## [Stored records]
= = =
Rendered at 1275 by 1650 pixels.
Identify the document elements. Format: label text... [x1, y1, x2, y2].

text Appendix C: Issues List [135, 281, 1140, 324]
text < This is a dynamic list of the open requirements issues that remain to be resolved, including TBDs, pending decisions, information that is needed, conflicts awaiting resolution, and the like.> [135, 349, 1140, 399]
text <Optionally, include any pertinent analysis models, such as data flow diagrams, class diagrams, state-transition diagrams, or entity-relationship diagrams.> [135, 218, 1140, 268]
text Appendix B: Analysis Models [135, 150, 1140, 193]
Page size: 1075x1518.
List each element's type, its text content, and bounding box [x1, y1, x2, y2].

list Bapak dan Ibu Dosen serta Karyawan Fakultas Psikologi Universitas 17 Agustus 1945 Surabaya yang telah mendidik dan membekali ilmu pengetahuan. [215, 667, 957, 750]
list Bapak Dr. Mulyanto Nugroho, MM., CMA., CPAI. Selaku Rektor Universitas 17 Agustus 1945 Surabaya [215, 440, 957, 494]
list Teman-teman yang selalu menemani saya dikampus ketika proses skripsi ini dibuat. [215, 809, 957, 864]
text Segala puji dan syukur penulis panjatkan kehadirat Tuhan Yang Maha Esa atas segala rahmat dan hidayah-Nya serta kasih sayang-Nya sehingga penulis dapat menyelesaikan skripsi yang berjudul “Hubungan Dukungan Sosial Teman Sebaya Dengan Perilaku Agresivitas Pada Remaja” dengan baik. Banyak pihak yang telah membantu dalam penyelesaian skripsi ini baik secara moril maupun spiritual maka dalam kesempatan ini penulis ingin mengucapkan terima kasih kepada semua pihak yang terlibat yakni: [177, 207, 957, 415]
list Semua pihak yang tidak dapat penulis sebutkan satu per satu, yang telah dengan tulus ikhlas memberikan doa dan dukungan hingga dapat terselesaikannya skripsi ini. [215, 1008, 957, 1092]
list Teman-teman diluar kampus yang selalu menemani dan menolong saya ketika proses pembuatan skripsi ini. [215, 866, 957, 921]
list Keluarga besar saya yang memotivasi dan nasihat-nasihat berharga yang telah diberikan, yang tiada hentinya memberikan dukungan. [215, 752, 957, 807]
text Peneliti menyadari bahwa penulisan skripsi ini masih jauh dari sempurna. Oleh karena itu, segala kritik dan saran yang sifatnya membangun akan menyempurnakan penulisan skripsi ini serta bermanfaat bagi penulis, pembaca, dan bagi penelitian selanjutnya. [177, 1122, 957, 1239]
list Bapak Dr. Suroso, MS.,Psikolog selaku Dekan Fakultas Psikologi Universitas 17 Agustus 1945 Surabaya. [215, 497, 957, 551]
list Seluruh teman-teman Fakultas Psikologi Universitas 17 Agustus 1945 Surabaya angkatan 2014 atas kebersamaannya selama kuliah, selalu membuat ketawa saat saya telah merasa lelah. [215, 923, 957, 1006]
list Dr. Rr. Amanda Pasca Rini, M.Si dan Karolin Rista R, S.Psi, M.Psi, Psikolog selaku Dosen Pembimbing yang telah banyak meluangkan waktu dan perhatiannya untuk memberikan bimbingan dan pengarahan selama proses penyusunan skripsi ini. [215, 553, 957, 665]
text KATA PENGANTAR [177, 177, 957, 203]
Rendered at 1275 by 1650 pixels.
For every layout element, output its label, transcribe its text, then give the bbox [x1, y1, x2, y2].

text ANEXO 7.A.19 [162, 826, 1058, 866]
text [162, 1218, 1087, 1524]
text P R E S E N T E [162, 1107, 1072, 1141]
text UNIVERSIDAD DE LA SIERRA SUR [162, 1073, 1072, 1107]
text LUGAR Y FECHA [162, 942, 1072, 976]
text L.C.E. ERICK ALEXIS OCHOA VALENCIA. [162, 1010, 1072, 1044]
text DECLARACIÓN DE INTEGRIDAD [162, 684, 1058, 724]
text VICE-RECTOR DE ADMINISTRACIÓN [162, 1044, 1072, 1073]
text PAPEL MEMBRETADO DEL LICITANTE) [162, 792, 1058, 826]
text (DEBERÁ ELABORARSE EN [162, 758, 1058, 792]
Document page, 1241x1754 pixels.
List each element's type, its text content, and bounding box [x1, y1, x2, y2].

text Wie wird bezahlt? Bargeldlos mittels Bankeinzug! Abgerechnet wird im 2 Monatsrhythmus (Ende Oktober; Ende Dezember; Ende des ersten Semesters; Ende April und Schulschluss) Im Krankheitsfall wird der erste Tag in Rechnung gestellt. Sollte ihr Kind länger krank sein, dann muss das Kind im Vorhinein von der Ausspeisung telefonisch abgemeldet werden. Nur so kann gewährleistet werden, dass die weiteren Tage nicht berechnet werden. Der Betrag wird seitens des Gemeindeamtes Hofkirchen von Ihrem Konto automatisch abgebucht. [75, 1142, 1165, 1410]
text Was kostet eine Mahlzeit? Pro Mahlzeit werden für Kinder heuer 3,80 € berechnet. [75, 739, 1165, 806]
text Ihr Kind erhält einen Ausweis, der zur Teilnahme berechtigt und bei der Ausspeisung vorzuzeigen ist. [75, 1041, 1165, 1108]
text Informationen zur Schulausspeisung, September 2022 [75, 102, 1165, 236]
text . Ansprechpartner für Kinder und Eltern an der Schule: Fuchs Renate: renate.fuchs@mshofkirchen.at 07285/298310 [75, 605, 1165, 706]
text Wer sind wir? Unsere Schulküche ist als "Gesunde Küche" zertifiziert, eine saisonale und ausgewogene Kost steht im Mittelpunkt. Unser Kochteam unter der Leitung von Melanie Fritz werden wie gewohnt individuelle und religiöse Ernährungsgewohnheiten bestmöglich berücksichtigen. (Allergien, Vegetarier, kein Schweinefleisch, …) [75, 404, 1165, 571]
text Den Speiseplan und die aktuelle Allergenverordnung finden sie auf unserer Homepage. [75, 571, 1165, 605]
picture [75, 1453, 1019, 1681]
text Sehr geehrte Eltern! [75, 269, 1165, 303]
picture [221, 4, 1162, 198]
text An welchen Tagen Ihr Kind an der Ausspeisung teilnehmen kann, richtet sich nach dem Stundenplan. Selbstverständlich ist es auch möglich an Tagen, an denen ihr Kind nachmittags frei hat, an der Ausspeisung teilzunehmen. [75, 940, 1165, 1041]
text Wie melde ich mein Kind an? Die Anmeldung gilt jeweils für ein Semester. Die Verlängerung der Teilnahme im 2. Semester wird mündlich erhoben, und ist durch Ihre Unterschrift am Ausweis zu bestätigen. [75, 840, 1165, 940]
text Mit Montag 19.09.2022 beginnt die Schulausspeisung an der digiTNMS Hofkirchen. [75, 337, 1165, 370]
= = =
## [YOUR GOAL]
Please return all of the entries exactly as they were given.

## [RESULT BELOW]
Rendered at 1275 by 1650 pixels.
Identify the document elements. Format: label text... [x1, y1, x2, y2].

text Appendix C: Issues List [135, 281, 1140, 324]
text < This is a dynamic list of the open requirements issues that remain to be resolved, including TBDs, pending decisions, information that is needed, conflicts awaiting resolution, and the like.> [135, 349, 1140, 399]
text <Optionally, include any pertinent analysis models, such as data flow diagrams, class diagrams, state-transition diagrams, or entity-relationship diagrams.> [135, 218, 1140, 268]
text Appendix B: Analysis Models [135, 150, 1140, 193]
Page size: 1075x1518.
List each element's type, its text content, and bounding box [x1, y1, x2, y2].

list Bapak dan Ibu Dosen serta Karyawan Fakultas Psikologi Universitas 17 Agustus 1945 Surabaya yang telah mendidik dan membekali ilmu pengetahuan. [215, 667, 957, 750]
list Bapak Dr. Mulyanto Nugroho, MM., CMA., CPAI. Selaku Rektor Universitas 17 Agustus 1945 Surabaya [215, 440, 957, 494]
list Teman-teman yang selalu menemani saya dikampus ketika proses skripsi ini dibuat. [215, 809, 957, 864]
text Segala puji dan syukur penulis panjatkan kehadirat Tuhan Yang Maha Esa atas segala rahmat dan hidayah-Nya serta kasih sayang-Nya sehingga penulis dapat menyelesaikan skripsi yang berjudul “Hubungan Dukungan Sosial Teman Sebaya Dengan Perilaku Agresivitas Pada Remaja” dengan baik. Banyak pihak yang telah membantu dalam penyelesaian skripsi ini baik secara moril maupun spiritual maka dalam kesempatan ini penulis ingin mengucapkan terima kasih kepada semua pihak yang terlibat yakni: [177, 207, 957, 415]
list Semua pihak yang tidak dapat penulis sebutkan satu per satu, yang telah dengan tulus ikhlas memberikan doa dan dukungan hingga dapat terselesaikannya skripsi ini. [215, 1008, 957, 1092]
list Teman-teman diluar kampus yang selalu menemani dan menolong saya ketika proses pembuatan skripsi ini. [215, 866, 957, 921]
list Keluarga besar saya yang memotivasi dan nasihat-nasihat berharga yang telah diberikan, yang tiada hentinya memberikan dukungan. [215, 752, 957, 807]
text Peneliti menyadari bahwa penulisan skripsi ini masih jauh dari sempurna. Oleh karena itu, segala kritik dan saran yang sifatnya membangun akan menyempurnakan penulisan skripsi ini serta bermanfaat bagi penulis, pembaca, dan bagi penelitian selanjutnya. [177, 1122, 957, 1239]
list Bapak Dr. Suroso, MS.,Psikolog selaku Dekan Fakultas Psikologi Universitas 17 Agustus 1945 Surabaya. [215, 497, 957, 551]
list Seluruh teman-teman Fakultas Psikologi Universitas 17 Agustus 1945 Surabaya angkatan 2014 atas kebersamaannya selama kuliah, selalu membuat ketawa saat saya telah merasa lelah. [215, 923, 957, 1006]
list Dr. Rr. Amanda Pasca Rini, M.Si dan Karolin Rista R, S.Psi, M.Psi, Psikolog selaku Dosen Pembimbing yang telah banyak meluangkan waktu dan perhatiannya untuk memberikan bimbingan dan pengarahan selama proses penyusunan skripsi ini. [215, 553, 957, 665]
text KATA PENGANTAR [177, 177, 957, 203]
Rendered at 1275 by 1650 pixels.
For every layout element, output its label, transcribe its text, then give the bbox [x1, y1, x2, y2].

text ANEXO 7.A.19 [162, 826, 1058, 866]
text [162, 1218, 1087, 1524]
text P R E S E N T E [162, 1107, 1072, 1141]
text UNIVERSIDAD DE LA SIERRA SUR [162, 1073, 1072, 1107]
text LUGAR Y FECHA [162, 942, 1072, 976]
text L.C.E. ERICK ALEXIS OCHOA VALENCIA. [162, 1010, 1072, 1044]
text DECLARACIÓN DE INTEGRIDAD [162, 684, 1058, 724]
text VICE-RECTOR DE ADMINISTRACIÓN [162, 1044, 1072, 1073]
text PAPEL MEMBRETADO DEL LICITANTE) [162, 792, 1058, 826]
text (DEBERÁ ELABORARSE EN [162, 758, 1058, 792]
Document page, 1241x1754 pixels.
List each element's type, its text content, and bounding box [x1, y1, x2, y2].

text Wie wird bezahlt? Bargeldlos mittels Bankeinzug! Abgerechnet wird im 2 Monatsrhythmus (Ende Oktober; Ende Dezember; Ende des ersten Semesters; Ende April und Schulschluss) Im Krankheitsfall wird der erste Tag in Rechnung gestellt. Sollte ihr Kind länger krank sein, dann muss das Kind im Vorhinein von der Ausspeisung telefonisch abgemeldet werden. Nur so kann gewährleistet werden, dass die weiteren Tage nicht berechnet werden. Der Betrag wird seitens des Gemeindeamtes Hofkirchen von Ihrem Konto automatisch abgebucht. [75, 1142, 1165, 1410]
text Was kostet eine Mahlzeit? Pro Mahlzeit werden für Kinder heuer 3,80 € berechnet. [75, 739, 1165, 806]
text Ihr Kind erhält einen Ausweis, der zur Teilnahme berechtigt und bei der Ausspeisung vorzuzeigen ist. [75, 1041, 1165, 1108]
text Informationen zur Schulausspeisung, September 2022 [75, 102, 1165, 236]
text . Ansprechpartner für Kinder und Eltern an der Schule: Fuchs Renate: renate.fuchs@mshofkirchen.at 07285/298310 [75, 605, 1165, 706]
text Wer sind wir? Unsere Schulküche ist als "Gesunde Küche" zertifiziert, eine saisonale und ausgewogene Kost steht im Mittelpunkt. Unser Kochteam unter der Leitung von Melanie Fritz werden wie gewohnt individuelle und religiöse Ernährungsgewohnheiten bestmöglich berücksichtigen. (Allergien, Vegetarier, kein Schweinefleisch, …) [75, 404, 1165, 571]
text Den Speiseplan und die aktuelle Allergenverordnung finden sie auf unserer Homepage. [75, 571, 1165, 605]
picture [75, 1453, 1019, 1681]
text Sehr geehrte Eltern! [75, 269, 1165, 303]
picture [221, 4, 1162, 198]
text An welchen Tagen Ihr Kind an der Ausspeisung teilnehmen kann, richtet sich nach dem Stundenplan. Selbstverständlich ist es auch möglich an Tagen, an denen ihr Kind nachmittags frei hat, an der Ausspeisung teilzunehmen. [75, 940, 1165, 1041]
text Wie melde ich mein Kind an? Die Anmeldung gilt jeweils für ein Semester. Die Verlängerung der Teilnahme im 2. Semester wird mündlich erhoben, und ist durch Ihre Unterschrift am Ausweis zu bestätigen. [75, 840, 1165, 940]
text Mit Montag 19.09.2022 beginnt die Schulausspeisung an der digiTNMS Hofkirchen. [75, 337, 1165, 370]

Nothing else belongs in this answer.